Print the data verbatim. Leave every image out.

— Recorded data —
• • •

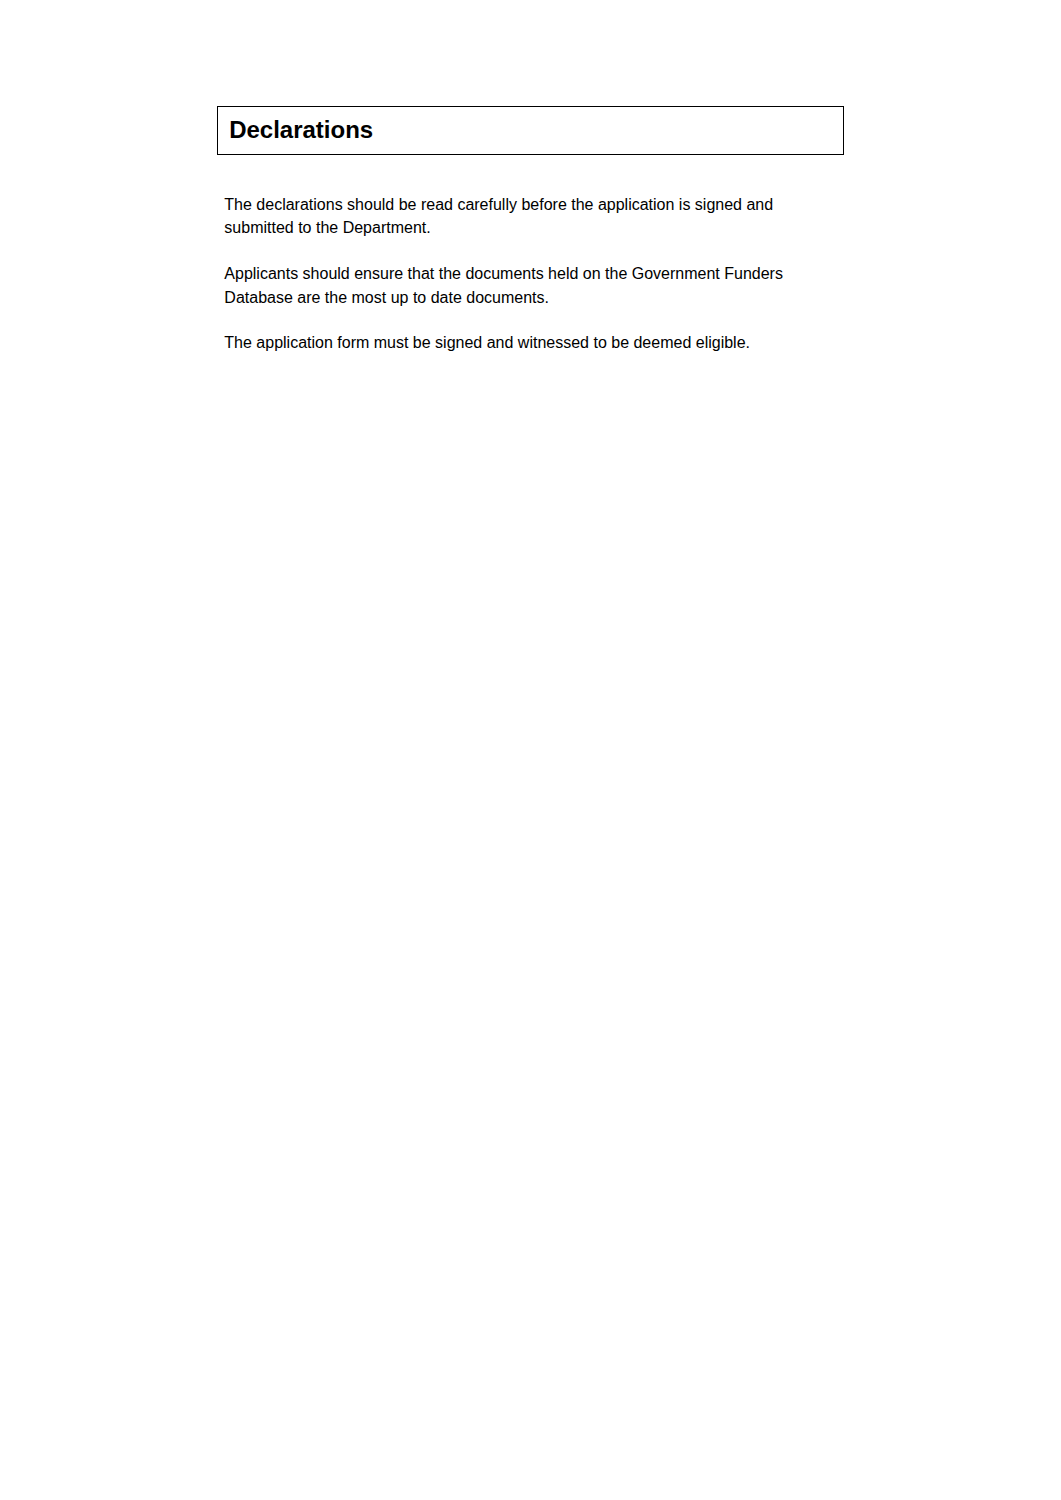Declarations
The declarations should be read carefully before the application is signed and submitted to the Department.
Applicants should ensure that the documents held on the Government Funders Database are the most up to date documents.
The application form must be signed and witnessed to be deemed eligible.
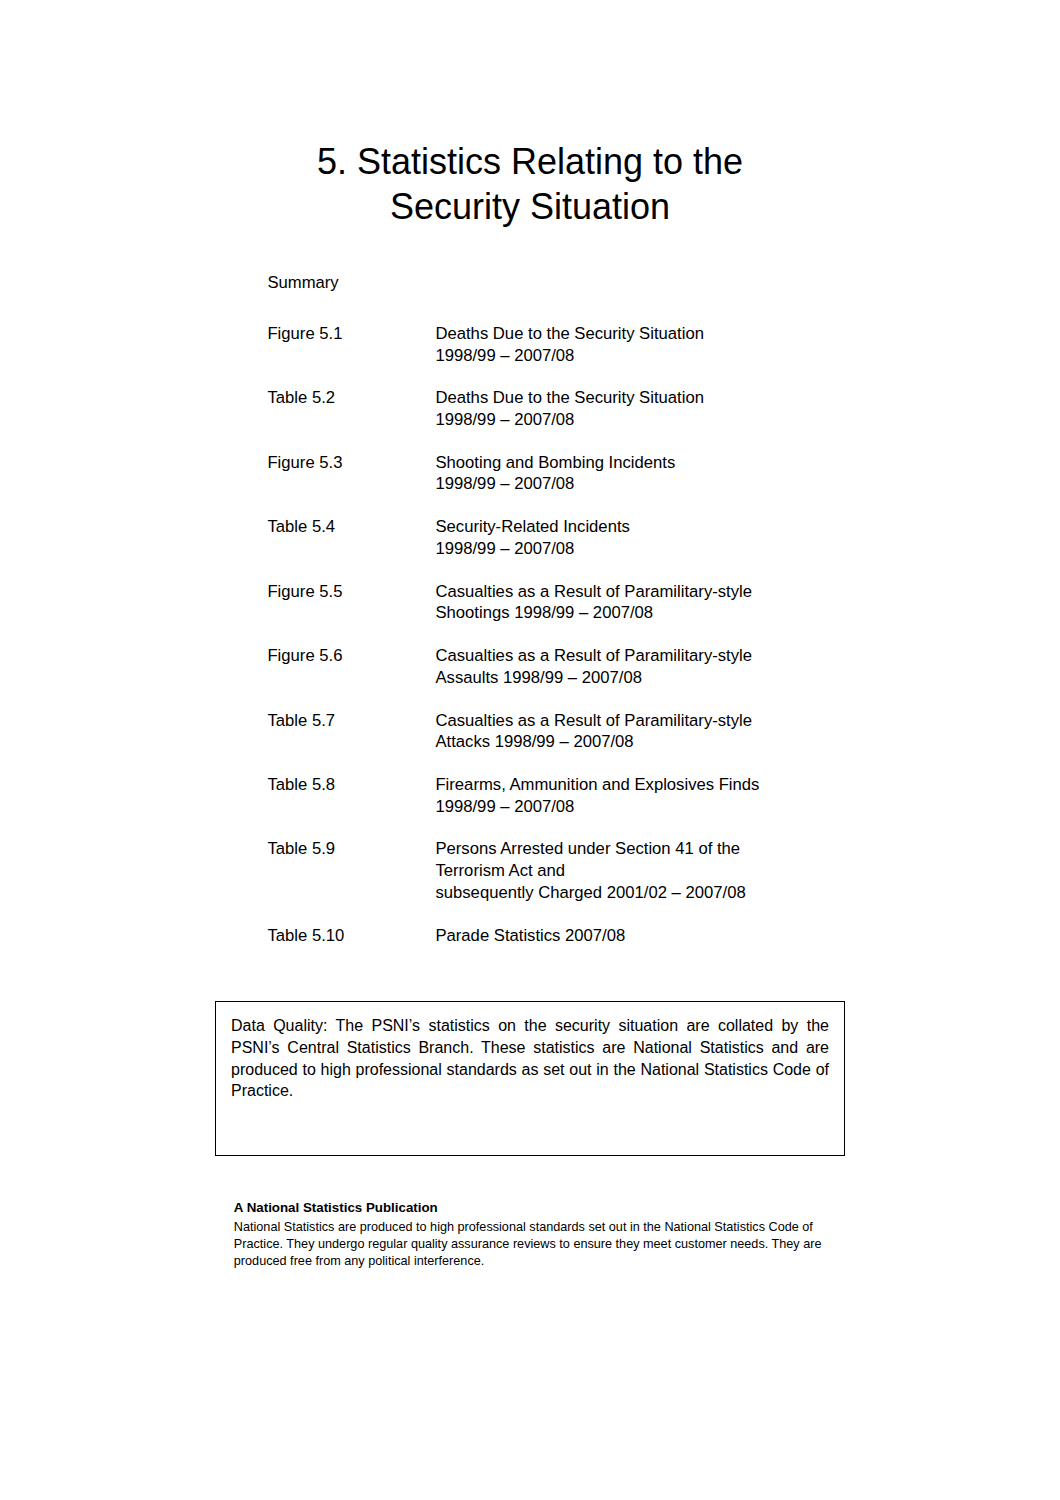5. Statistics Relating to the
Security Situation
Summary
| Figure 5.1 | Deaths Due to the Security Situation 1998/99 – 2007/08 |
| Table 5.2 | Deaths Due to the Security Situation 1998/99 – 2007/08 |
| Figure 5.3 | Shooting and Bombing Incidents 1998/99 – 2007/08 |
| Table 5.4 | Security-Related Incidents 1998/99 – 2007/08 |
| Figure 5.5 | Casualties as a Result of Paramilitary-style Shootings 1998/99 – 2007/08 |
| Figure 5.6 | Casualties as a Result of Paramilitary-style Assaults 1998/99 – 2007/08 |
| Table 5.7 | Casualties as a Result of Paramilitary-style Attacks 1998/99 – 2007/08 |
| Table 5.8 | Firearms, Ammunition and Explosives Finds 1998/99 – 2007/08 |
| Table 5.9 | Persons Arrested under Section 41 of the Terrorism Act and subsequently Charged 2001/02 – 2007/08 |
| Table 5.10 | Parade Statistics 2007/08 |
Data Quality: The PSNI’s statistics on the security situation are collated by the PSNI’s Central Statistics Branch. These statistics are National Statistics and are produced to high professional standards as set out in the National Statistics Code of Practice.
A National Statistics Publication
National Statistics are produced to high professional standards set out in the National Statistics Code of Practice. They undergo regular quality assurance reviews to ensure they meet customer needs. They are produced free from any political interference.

• • •

— Finished task —
Declarations
The declarations should be read carefully before the application is signed and submitted to the Department.
Applicants should ensure that the documents held on the Government Funders Database are the most up to date documents.
The application form must be signed and witnessed to be deemed eligible.
5. Statistics Relating to the
Security Situation
Summary
| Figure 5.1 | Deaths Due to the Security Situation 1998/99 – 2007/08 |
| Table 5.2 | Deaths Due to the Security Situation 1998/99 – 2007/08 |
| Figure 5.3 | Shooting and Bombing Incidents 1998/99 – 2007/08 |
| Table 5.4 | Security-Related Incidents 1998/99 – 2007/08 |
| Figure 5.5 | Casualties as a Result of Paramilitary-style Shootings 1998/99 – 2007/08 |
| Figure 5.6 | Casualties as a Result of Paramilitary-style Assaults 1998/99 – 2007/08 |
| Table 5.7 | Casualties as a Result of Paramilitary-style Attacks 1998/99 – 2007/08 |
| Table 5.8 | Firearms, Ammunition and Explosives Finds 1998/99 – 2007/08 |
| Table 5.9 | Persons Arrested under Section 41 of the Terrorism Act and subsequently Charged 2001/02 – 2007/08 |
| Table 5.10 | Parade Statistics 2007/08 |
Data Quality: The PSNI’s statistics on the security situation are collated by the PSNI’s Central Statistics Branch. These statistics are National Statistics and are produced to high professional standards as set out in the National Statistics Code of Practice.
A National Statistics Publication
National Statistics are produced to high professional standards set out in the National Statistics Code of Practice. They undergo regular quality assurance reviews to ensure they meet customer needs. They are produced free from any political interference.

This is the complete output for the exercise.